───── Extrait présenté ─────
Et c’était un triomphe pour moi, que mon discours et mes études vinssent à la connaissance de cet homme. S’il m’approuvait, je redoublais d’ardeur ; sinon, j’étais blessé dans mon cœur plein de vanité et vide de cette constance qui n’est qu’en vous. Et cependant je me plaisais toujours à méditer sur le beau et le convenable, sujet du livre que je lui avais adressé, et mon admiration louait, sans écho, ce monument de ma pensée.

Chapitre XV.

son esprit obscurci par les images sensibles ne pouvait concevoir les substances spirituelles.

24. Mais je ne saisissais pas, dans les merveilles de votre art, le pivot de cette grande vérité, ô Tout-Puissant, « seul auteur de tant de merveilles[1] : » et mon esprit se promenait parmi les formes corporelles, distinguait le beau et le convenable, définissait l’un, ce qui est par soi-même ; l’autre, ce qui a un rapport de proportion avec un objet ; principes que j’établissais sur des exemples sensibles. Et je portais mes pensées sur la nature de l’esprit, et la fausse idée que j’avais des êtres spirituels ne me permettait pas de voir la vérité ; et son éclat même pénétrait mes yeux, et je détournais mon âme éblouie de la réalité incorporelle pour l’attacher aux linéaments, aux couleurs, aux grandeurs palpables.

Et comme je ne pouvais rien voir de tel dans mon esprit, je croyais impossible de le saisir lui-même. Mais apercevant dans la vertu une paix aimable, dans le vice une discorde odieuse ; là, je remarquais l’unité ; ici, la division. Et dans cette unité, je plaçais l’âme raisonnable, l’essence de la vérité et du souverain bien ; dans cette division, je ne sais quelle substance de vie irraisonnable, je ne sais quelle essence de souverain mal, dont je faisais non-seulement une réalité, mais une véritable vie, un être indépendant de vous, mon Dieu, de vous, de qui toutes choses procèdent. Misérable rêveur, j’appelais l’une Monas, spiritualité sans sexe ; l’autre Dyas, principe des colères homicides, des emportements, de la débauche ; et je ne savais ce que je disais. J’ignorais et n’avais pas encore appris que nulle substance n’est le mal, et que notre principe intérieur n’est pas le bien souverain et immuable.
─────
Travail demandé ▸
**A.** Reproduisez fidèlement le passage de l'extrait compris entre « 24. Mais je » et « aux grandeurs palpables. », ces deux bornes incluses.
**B.** Condensez sous forme de liste le paragraphe de l'extrait qui commence par « Et comme je ne pouvais rien voir », en conservant ses faits essentiels.
Les entrées ne jouent aucun rôle dans ce travail.
───── Entrées fournies ─────
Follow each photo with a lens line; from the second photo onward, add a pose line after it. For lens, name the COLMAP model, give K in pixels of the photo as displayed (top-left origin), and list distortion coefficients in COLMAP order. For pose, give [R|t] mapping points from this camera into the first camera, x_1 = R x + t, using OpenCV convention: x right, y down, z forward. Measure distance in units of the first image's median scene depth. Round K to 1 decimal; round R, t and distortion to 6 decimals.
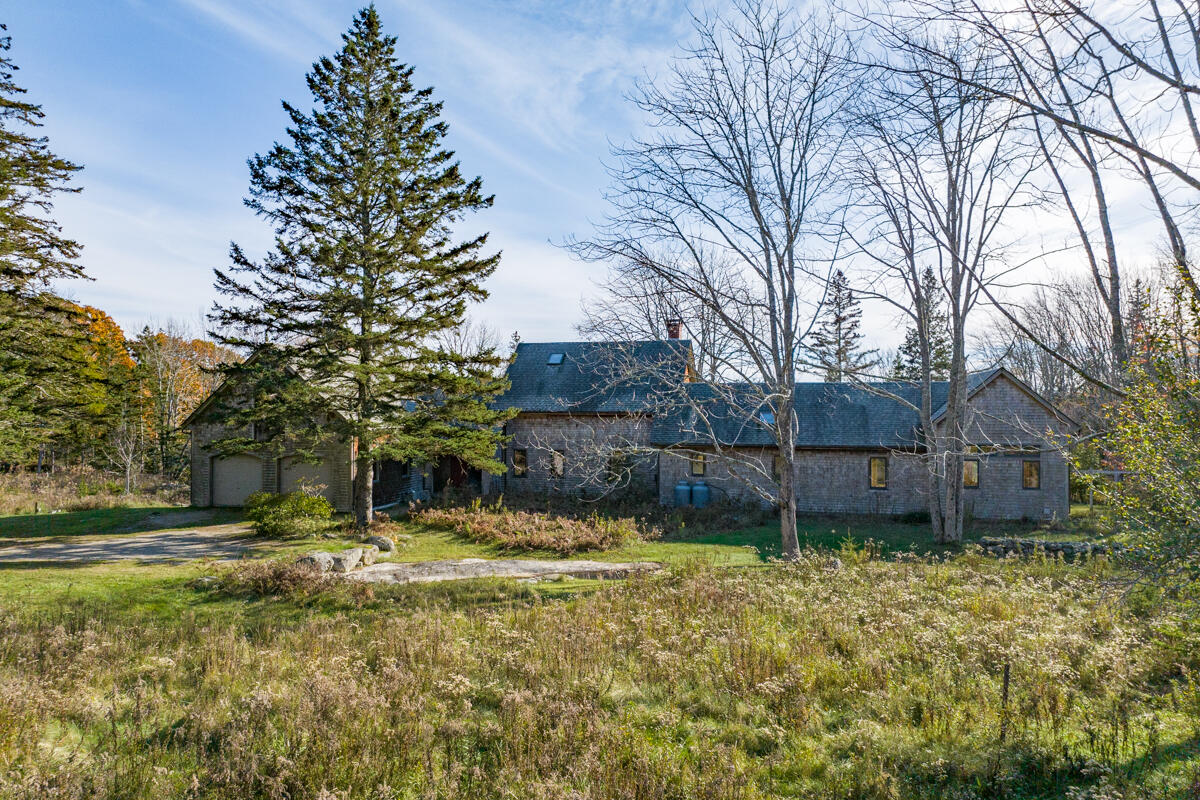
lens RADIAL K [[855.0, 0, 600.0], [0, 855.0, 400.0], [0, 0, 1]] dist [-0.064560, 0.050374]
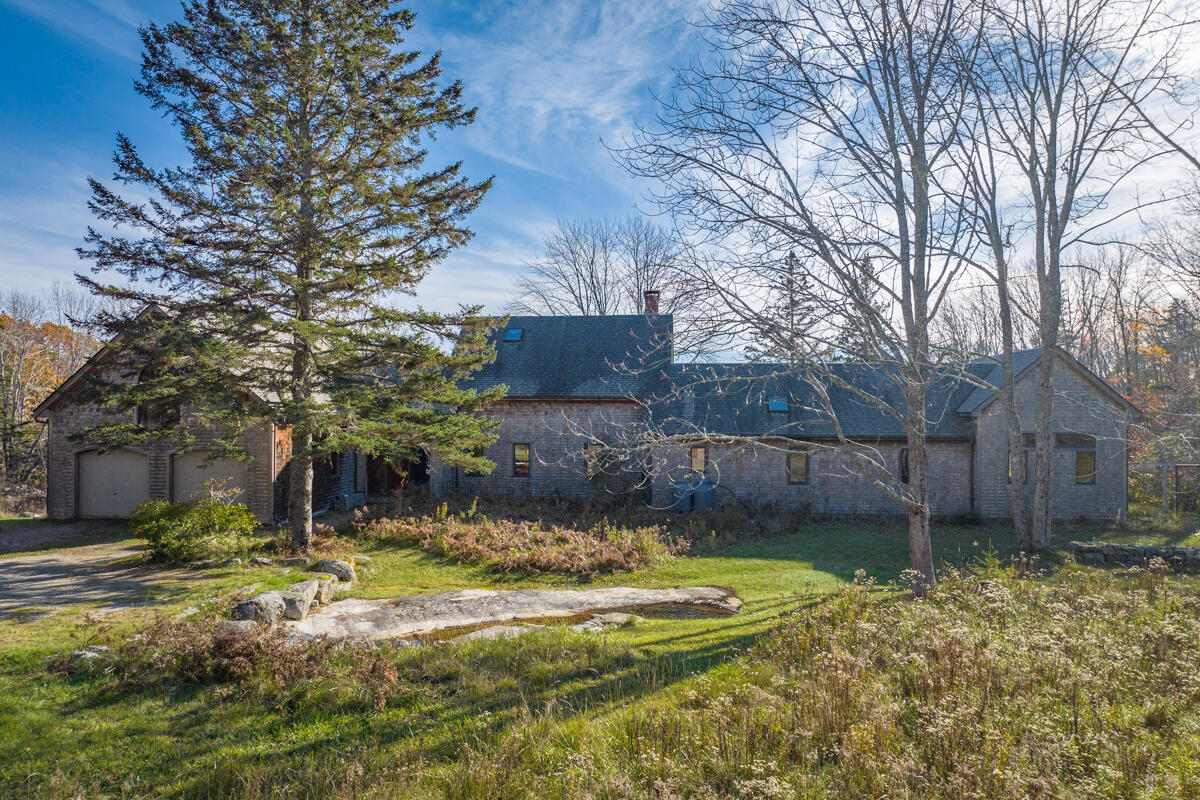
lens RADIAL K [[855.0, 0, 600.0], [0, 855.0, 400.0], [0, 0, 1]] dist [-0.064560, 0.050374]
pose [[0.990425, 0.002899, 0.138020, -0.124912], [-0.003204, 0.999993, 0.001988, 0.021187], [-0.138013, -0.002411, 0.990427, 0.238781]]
─────
───── Entrées fournies ─────
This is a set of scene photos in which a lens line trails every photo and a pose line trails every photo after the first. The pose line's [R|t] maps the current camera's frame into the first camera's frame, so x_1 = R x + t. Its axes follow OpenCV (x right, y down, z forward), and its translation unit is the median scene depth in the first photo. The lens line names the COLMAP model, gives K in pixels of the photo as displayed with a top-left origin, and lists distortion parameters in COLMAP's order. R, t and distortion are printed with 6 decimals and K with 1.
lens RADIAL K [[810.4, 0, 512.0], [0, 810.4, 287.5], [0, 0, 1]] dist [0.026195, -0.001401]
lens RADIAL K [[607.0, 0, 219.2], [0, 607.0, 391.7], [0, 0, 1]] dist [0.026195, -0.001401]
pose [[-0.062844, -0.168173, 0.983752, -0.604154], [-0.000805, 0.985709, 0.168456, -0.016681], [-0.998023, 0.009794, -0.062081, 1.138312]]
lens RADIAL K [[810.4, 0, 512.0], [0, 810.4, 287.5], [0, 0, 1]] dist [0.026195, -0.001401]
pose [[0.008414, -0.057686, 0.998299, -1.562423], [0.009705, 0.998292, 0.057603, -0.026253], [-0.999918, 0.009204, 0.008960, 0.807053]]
─────
Réponses attendues ▸
**A.**
24. Mais je ne saisissais pas, dans les merveilles de votre art, le pivot de cette grande vérité, ô Tout-Puissant, « seul auteur de tant de merveilles[1] : » et mon esprit se promenait parmi les formes corporelles, distinguait le beau et le convenable, définissait l’un, ce qui est par soi-même ; l’autre, ce qui a un rapport de proportion avec un objet ; principes que j’établissais sur des exemples sensibles. Et je portais mes pensées sur la nature de l’esprit, et la fausse idée que j’avais des êtres spirituels ne me permettait pas de voir la vérité ; et son éclat même pénétrait mes yeux, et je détournais mon âme éblouie de la réalité incorporelle pour l’attacher aux linéaments, aux couleurs, aux grandeurs palpables.

**B.**
- Ne pouvant rien voir de tel dans mon esprit, je le croyais impossible à saisir.
- Je voyais dans la vertu une paix aimable et l'unité, dans le vice une discorde odieuse et la division.
- Dans l'unité, je plaçais l'âme raisonnable, l'essence de la vérité et du souverain bien.
- Dans la division, je plaçais une substance de vie irraisonnable, essence du souverain mal, que je tenais pour un être réel et indépendant de Dieu.
- J'appelais la première Monas, spiritualité sans sexe, et la seconde Dyas, principe des colères homicides, des emportements et de la débauche, sans savoir ce que je disais.
- J'ignorais encore que nulle substance n'est le mal et que notre principe intérieur n'est pas le bien souverain et immuable.